• _Source material_
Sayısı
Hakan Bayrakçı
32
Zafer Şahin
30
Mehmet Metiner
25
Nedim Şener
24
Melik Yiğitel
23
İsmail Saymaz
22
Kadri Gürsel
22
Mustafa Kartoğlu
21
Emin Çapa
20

• _Requirement_
In full and without error, transcribe the listing.

• _Task result_
Sayısı
Hakan Bayrakçı
32
Zafer Şahin
30
Mehmet Metiner
25
Nedim Şener
24
Melik Yiğitel
23
İsmail Saymaz
22
Kadri Gürsel
22
Mustafa Kartoğlu
21
Emin Çapa
20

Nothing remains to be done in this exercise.